With the assassination of Indira Gandhi in 1984, Parthasarathy faded away from the political scene and whatever little he had achieved as a point of discussion was dumped. Rajiv Gandhi may have been friendly to Sri Lanka compared to his mother but the fact that India continued to provide sanctuary to Tamil militants and even armed and trained them covertly did not endear New Delhi to Sri Lankans.

For one who was far removed from the emotive politics of Tamil Nadu, Haksar turned out to be right on Sri Lanka, in every sense of the term. In a letter to Abraham on January 21, 1988, Haksar opened his heart: “I have a peculiar sense of satisfaction when I contemplate the whole mess in Sri Lanka. I had advised Indira Gandhi, if you recall, that India should not assume a mediatory role and certainly not under the ‘Tamil flag’ (read Parthasarathy).” He said the Sri Lankan disaster was compounded by New Delhi’s “pathetic reliance on M.G. Ramachandran and the LTTE. Our intelligence had no clue whatsoever.”

By the time this 1988 letter was written, Indira Gandhi had been assassinated, Parthasarathy had gone into oblivion, MGR was dead, hundreds of Indian soldiers had been killed and more would die while the LTTE was only three years away from Rajiv Gandhi’s assassination.

The book examines other aspects of India’s Sri Lanka policy not directly related to Haksar.
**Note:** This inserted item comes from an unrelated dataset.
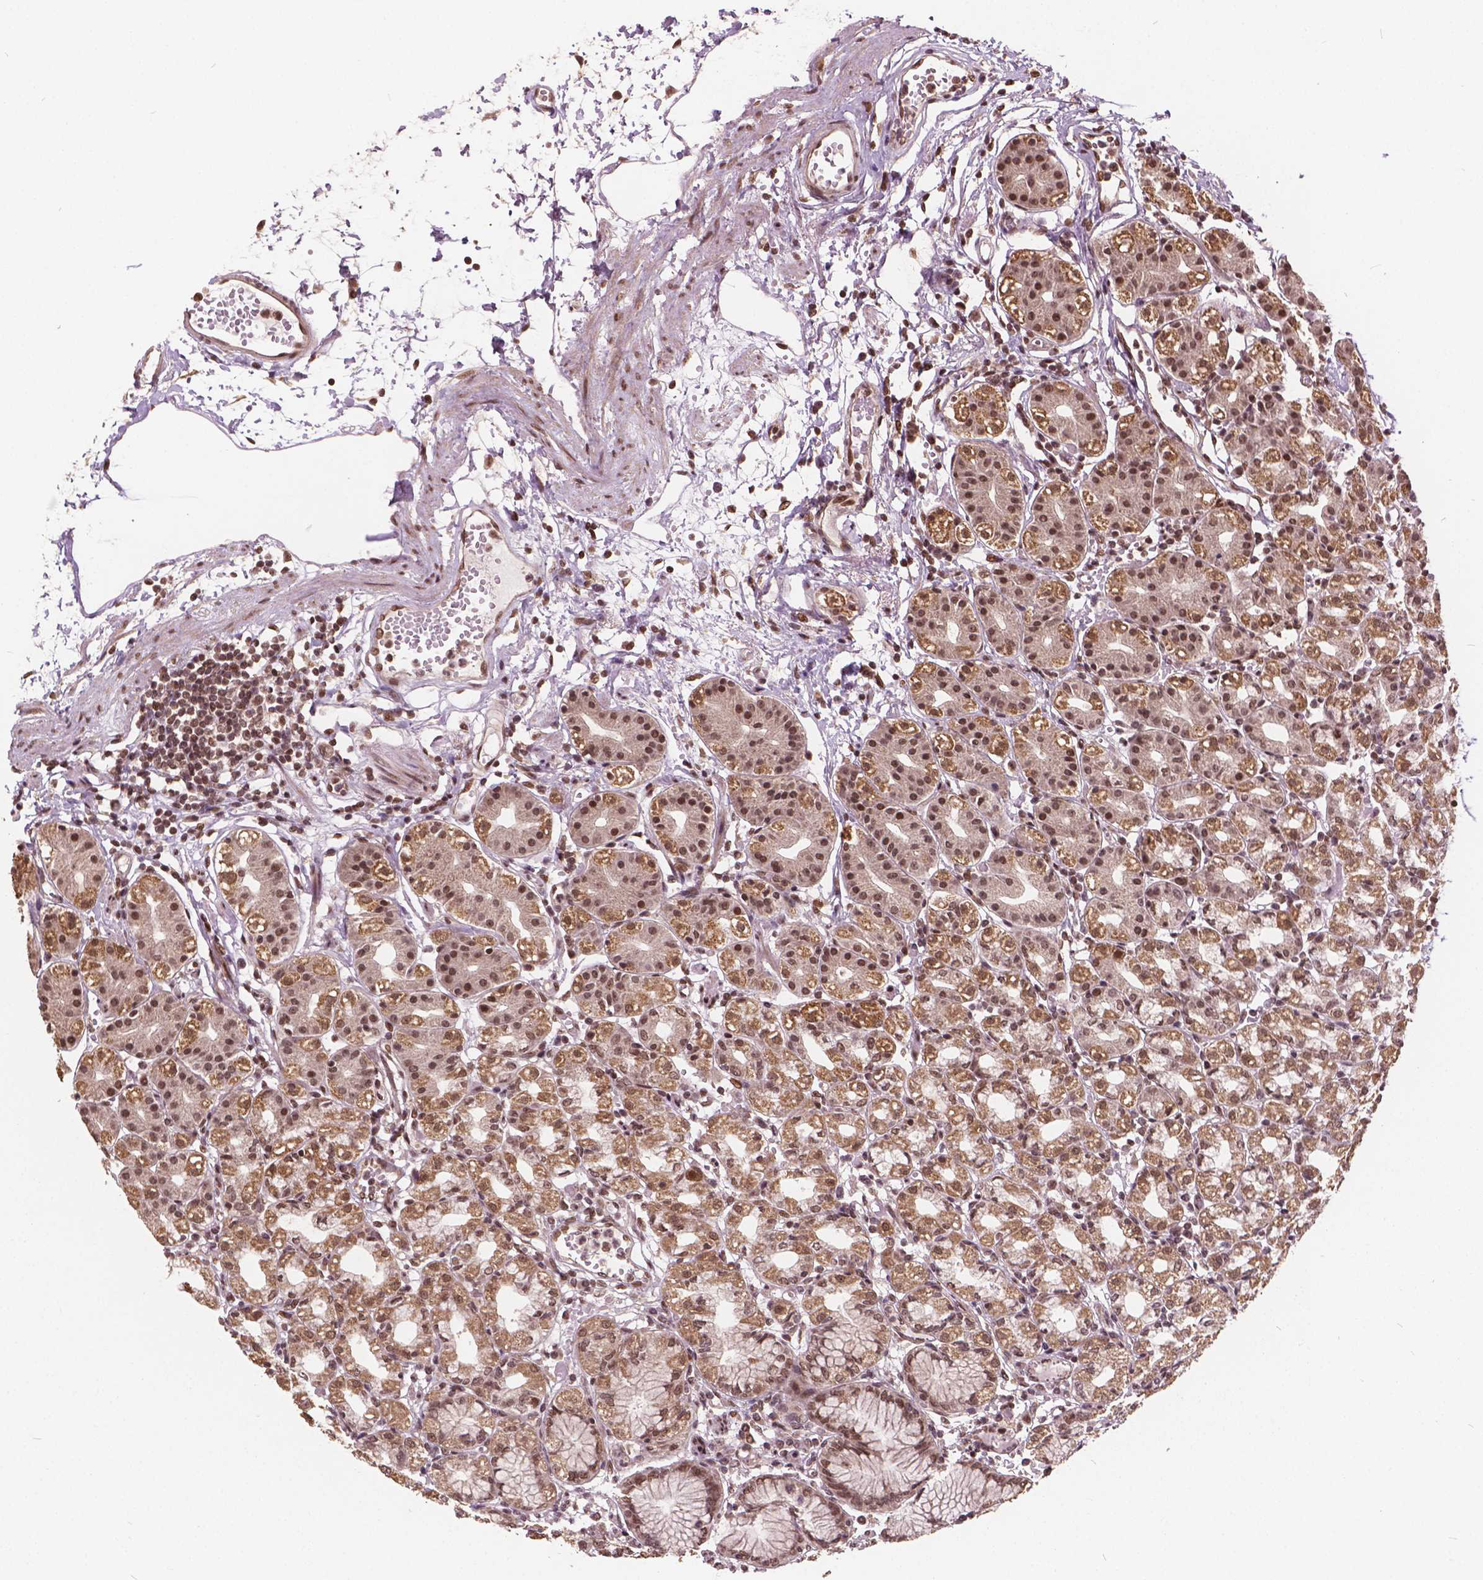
{"staining": {"intensity": "moderate", "quantity": ">75%", "location": "cytoplasmic/membranous,nuclear"}, "tissue": "stomach", "cell_type": "Glandular cells", "image_type": "normal", "snomed": [{"axis": "morphology", "description": "Normal tissue, NOS"}, {"axis": "topography", "description": "Skeletal muscle"}, {"axis": "topography", "description": "Stomach"}], "caption": "This is an image of immunohistochemistry staining of benign stomach, which shows moderate expression in the cytoplasmic/membranous,nuclear of glandular cells.", "gene": "GPS2", "patient": {"sex": "female", "age": 57}}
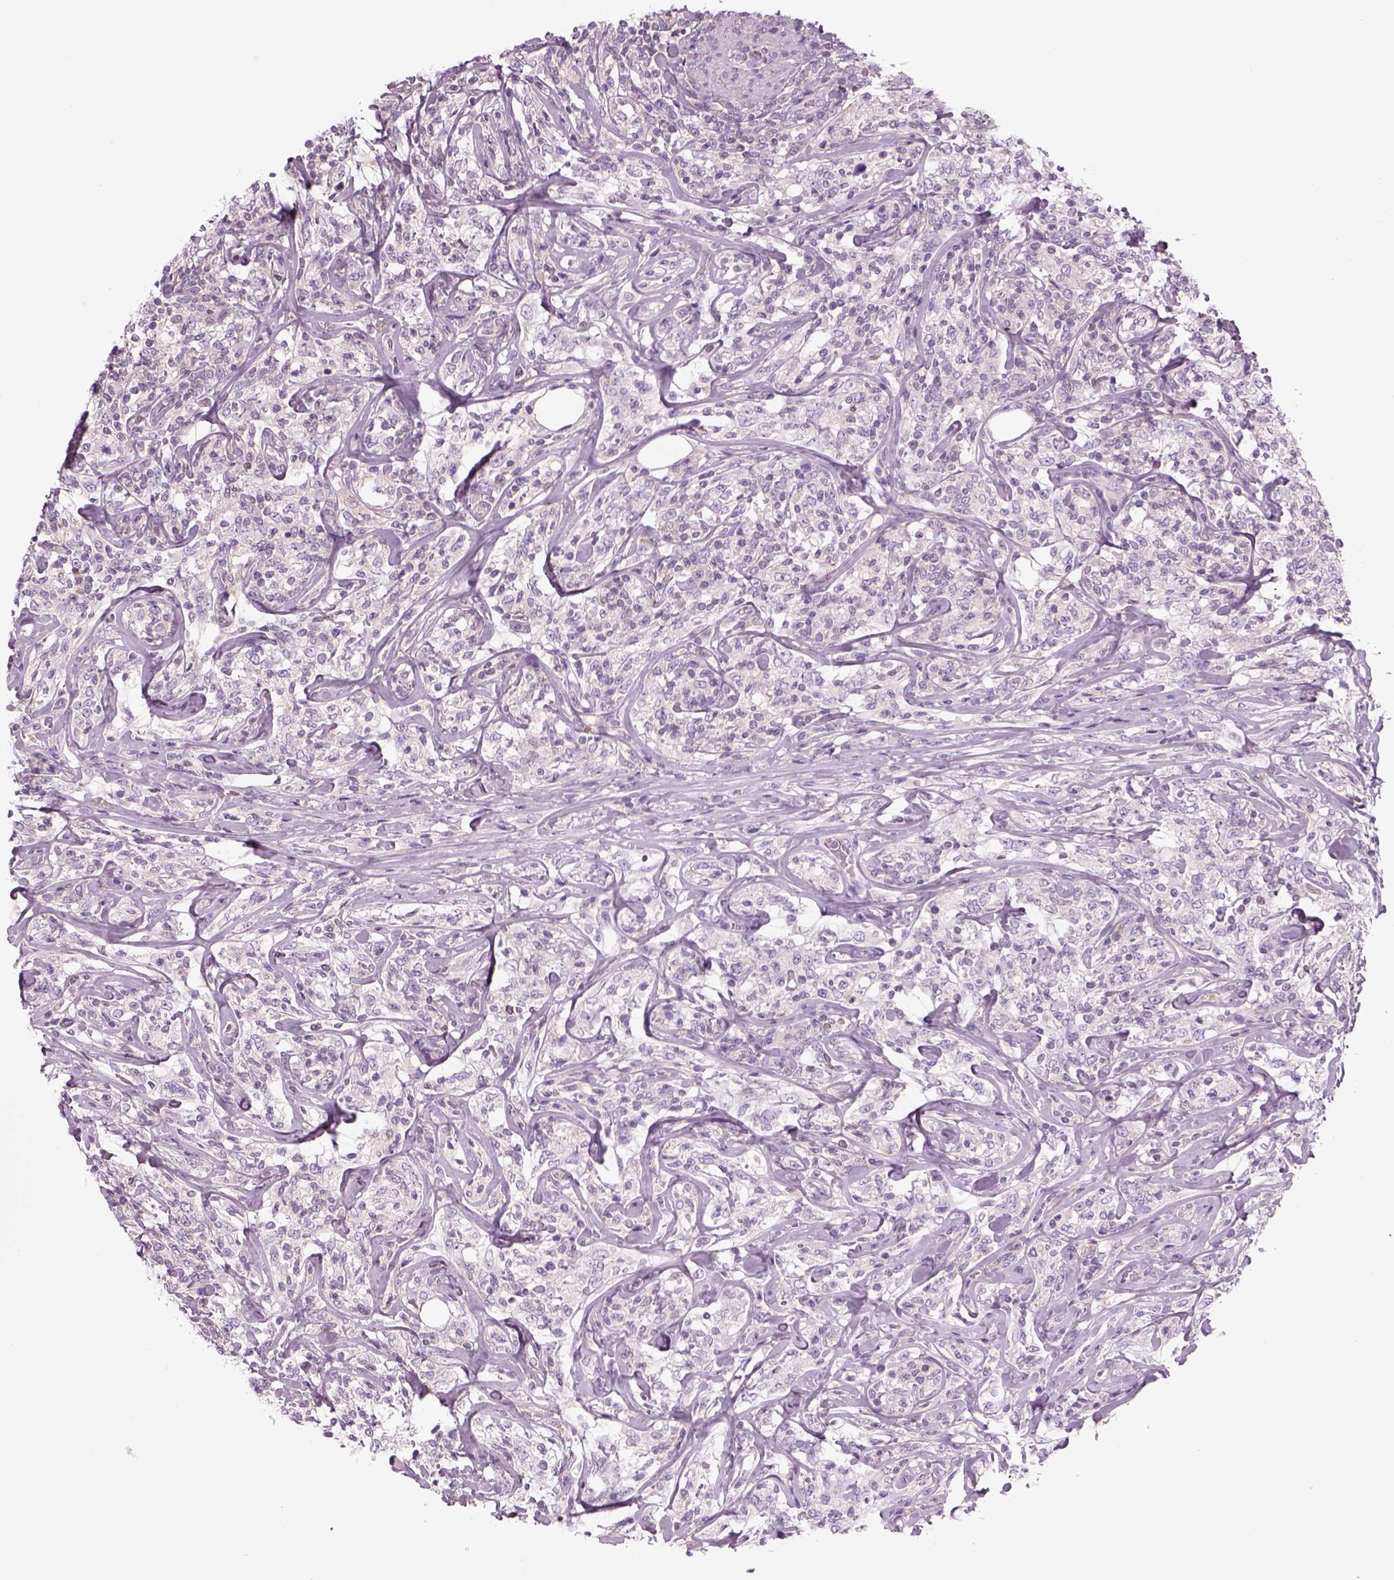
{"staining": {"intensity": "negative", "quantity": "none", "location": "none"}, "tissue": "lymphoma", "cell_type": "Tumor cells", "image_type": "cancer", "snomed": [{"axis": "morphology", "description": "Malignant lymphoma, non-Hodgkin's type, High grade"}, {"axis": "topography", "description": "Lymph node"}], "caption": "Image shows no significant protein staining in tumor cells of lymphoma. Brightfield microscopy of immunohistochemistry (IHC) stained with DAB (brown) and hematoxylin (blue), captured at high magnification.", "gene": "SLC1A7", "patient": {"sex": "female", "age": 84}}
It argues that the Indian government needs to take the interests and sensibilities of contiguous Indian states while dealing with foreign policy in the immediate neighbourhood. West Bengal under Jyoti Basu is cited as an example. I am not sure if this is sound. Indeed, there are those who say that India’s Sri Lankan policy got derailed precisely because it weaved Tamil Nadu too solidly into its strategic planning.

The book’s authors also feel that given the volatile nature of our neighbourhood, India cannot rule out the possibility of its armed forces being deployed again abroad to promote Indian interests. After the Sri Lanka fiasco, one prays that this does not happen. A quick go-and-return military operation like it happened in the Maldives is one thing; deployment with no time limit is another.